Your goal.
Return every one of the rows below exactly as they appear, leaving out the pictures.

Entries supplied.
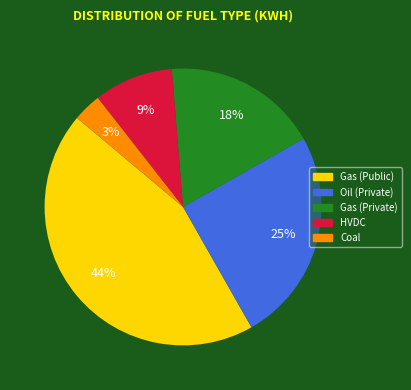

To the nearest percent, what is the average slice percentage?

20%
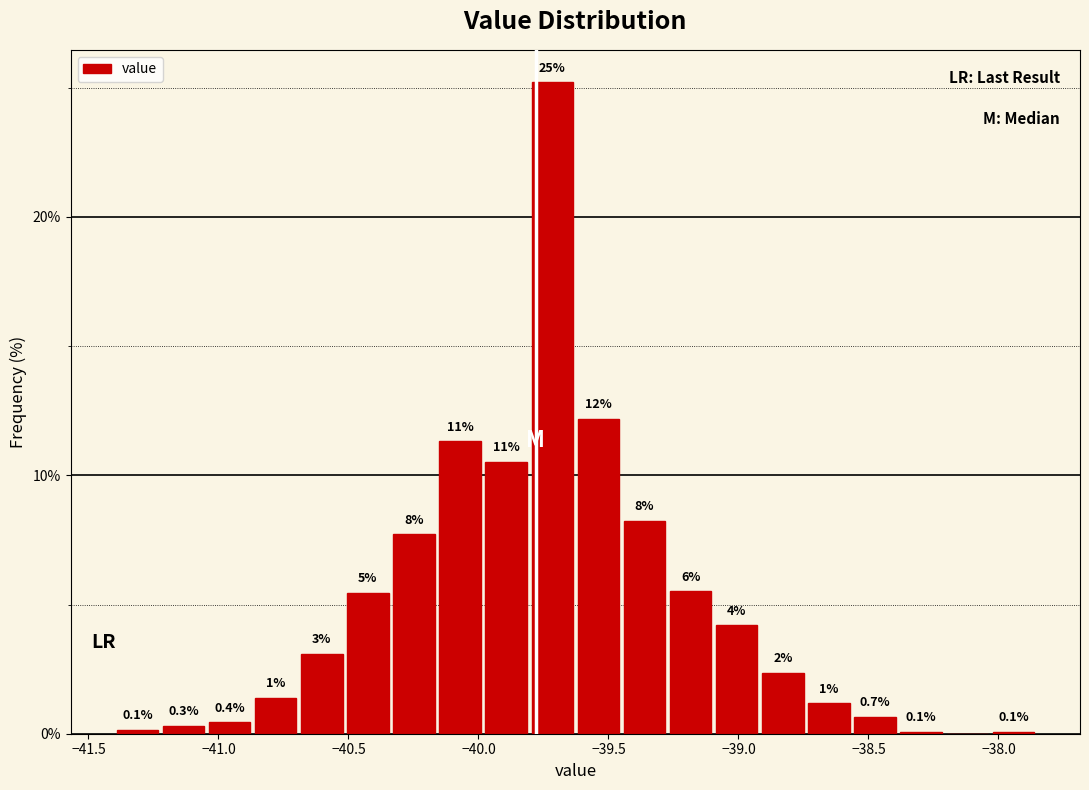

Around what value on the x-axis is the tallest bar? Give the approximate position of its centre, as read against the axis.

-39.70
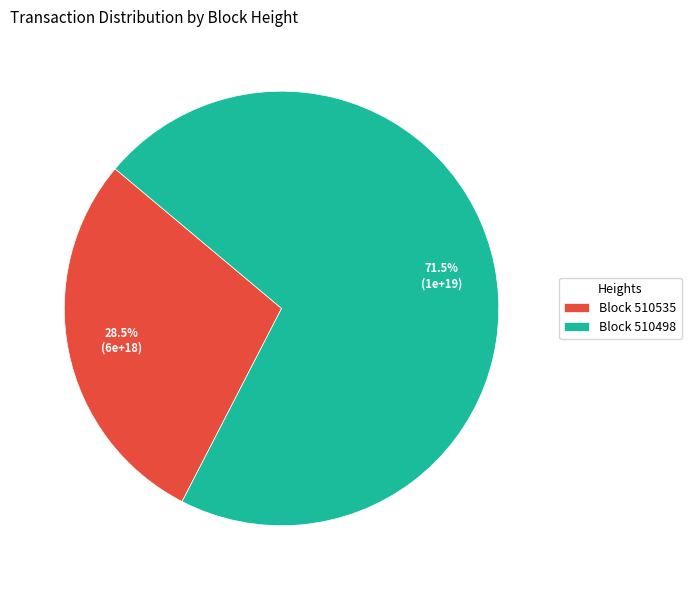

What is the smallest slice in the pie chart?

Block 510535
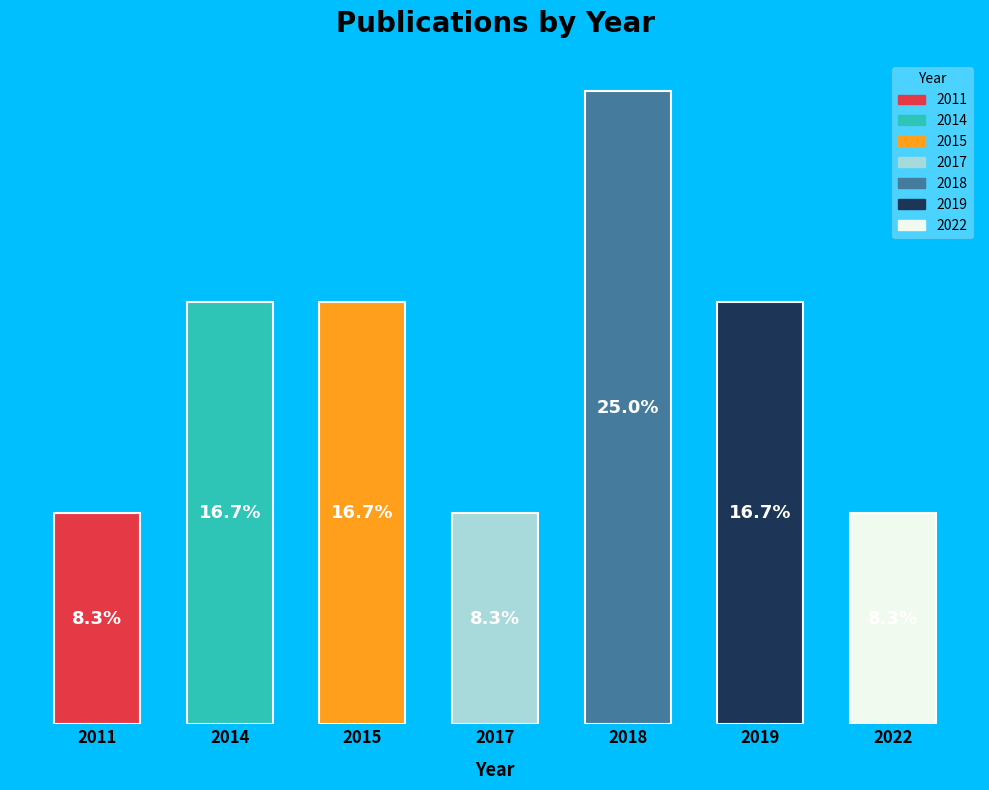

Does the chart contain any negative values?

No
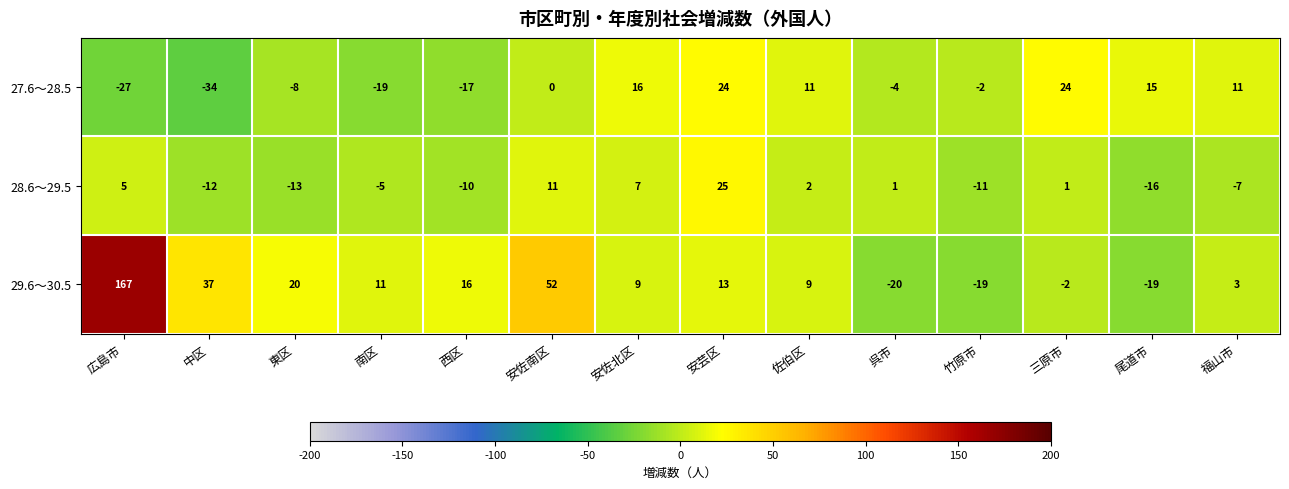

At which label does 29.6～30.5 reach its peak?

広島市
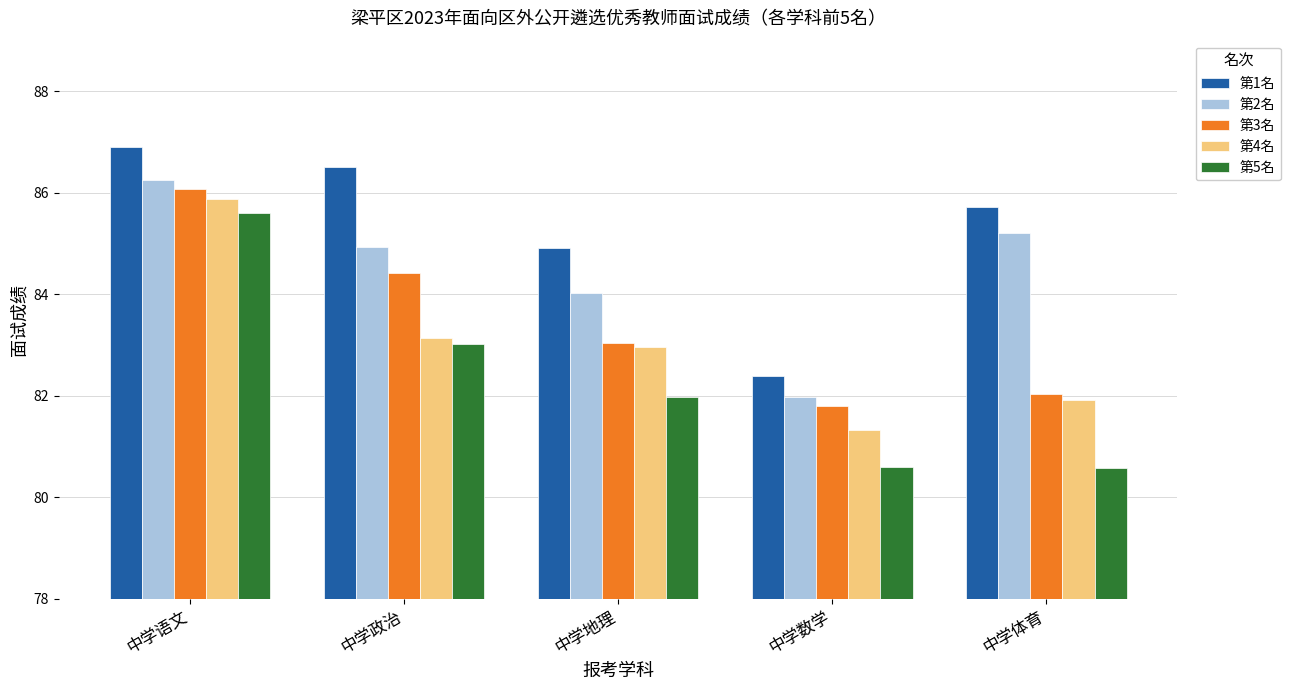

What is the spread (max minus min) of values at 中学体育?

5.1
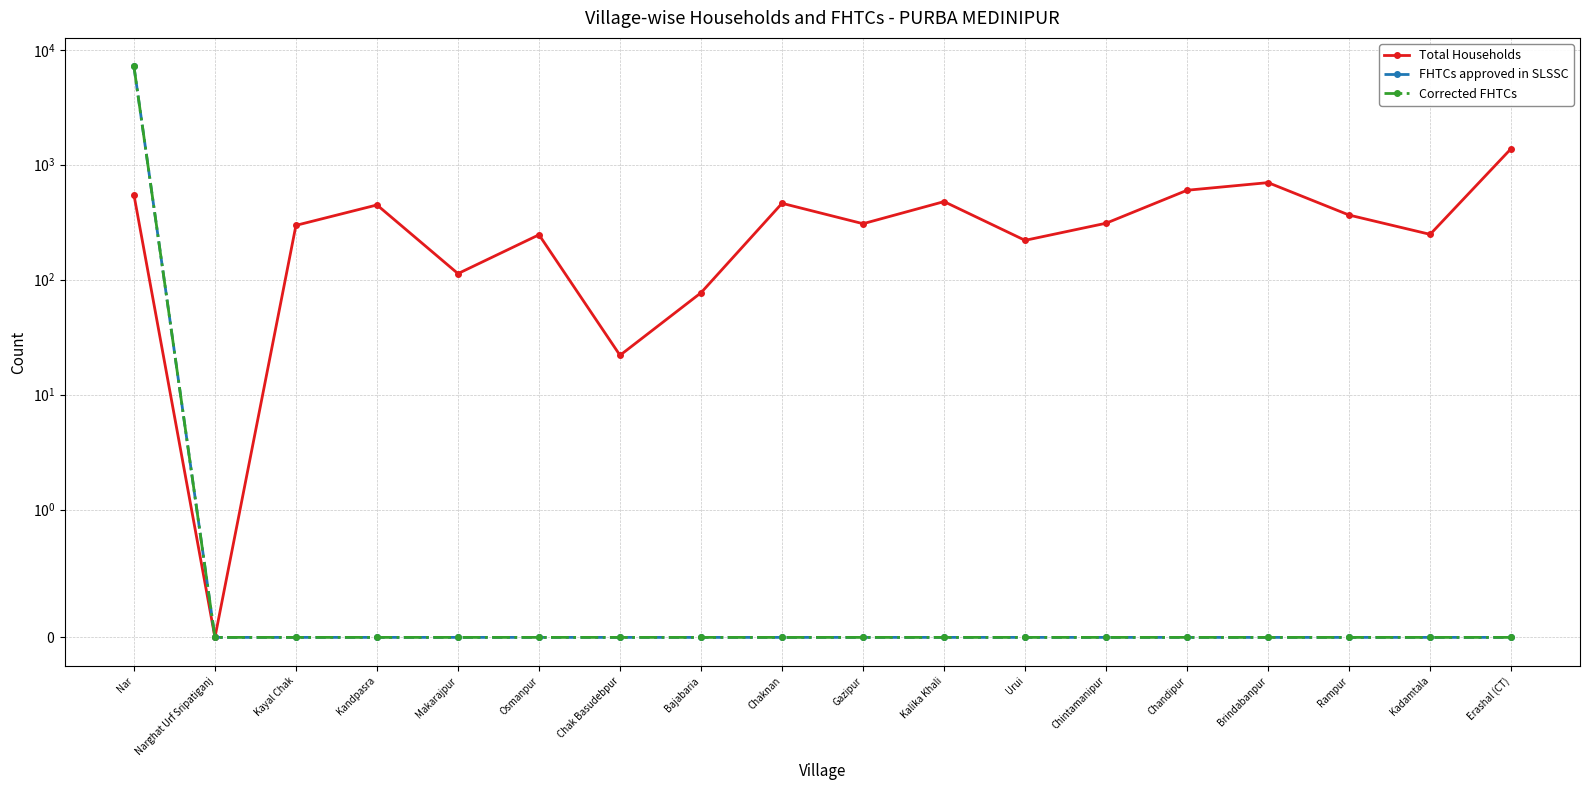

How many positive values does the FHTCs approved in SLSSC series have?

1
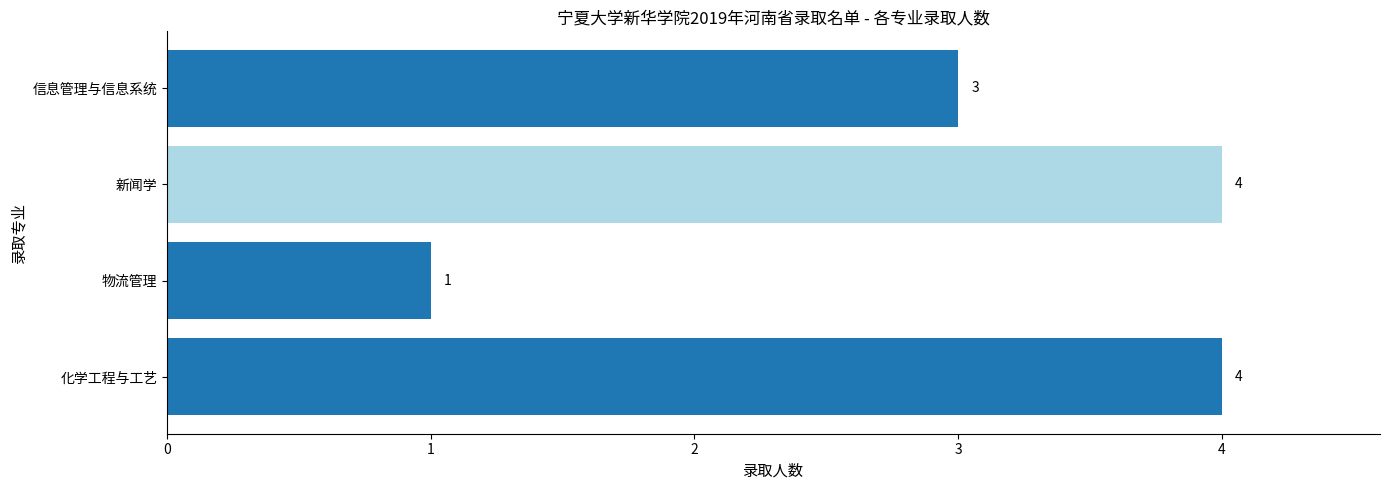

Which label corresponds to the smallest value in the chart?

物流管理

Task solution.
To the nearest percent, what is the average slice percentage?

20%

Around what value on the x-axis is the tallest bar? Give the approximate position of its centre, as read against the axis.

-39.70

What is the smallest slice in the pie chart?

Block 510535

Does the chart contain any negative values?

No

At which label does 29.6～30.5 reach its peak?

広島市

What is the spread (max minus min) of values at 中学体育?

5.1

How many positive values does the FHTCs approved in SLSSC series have?

1

Which label corresponds to the smallest value in the chart?

物流管理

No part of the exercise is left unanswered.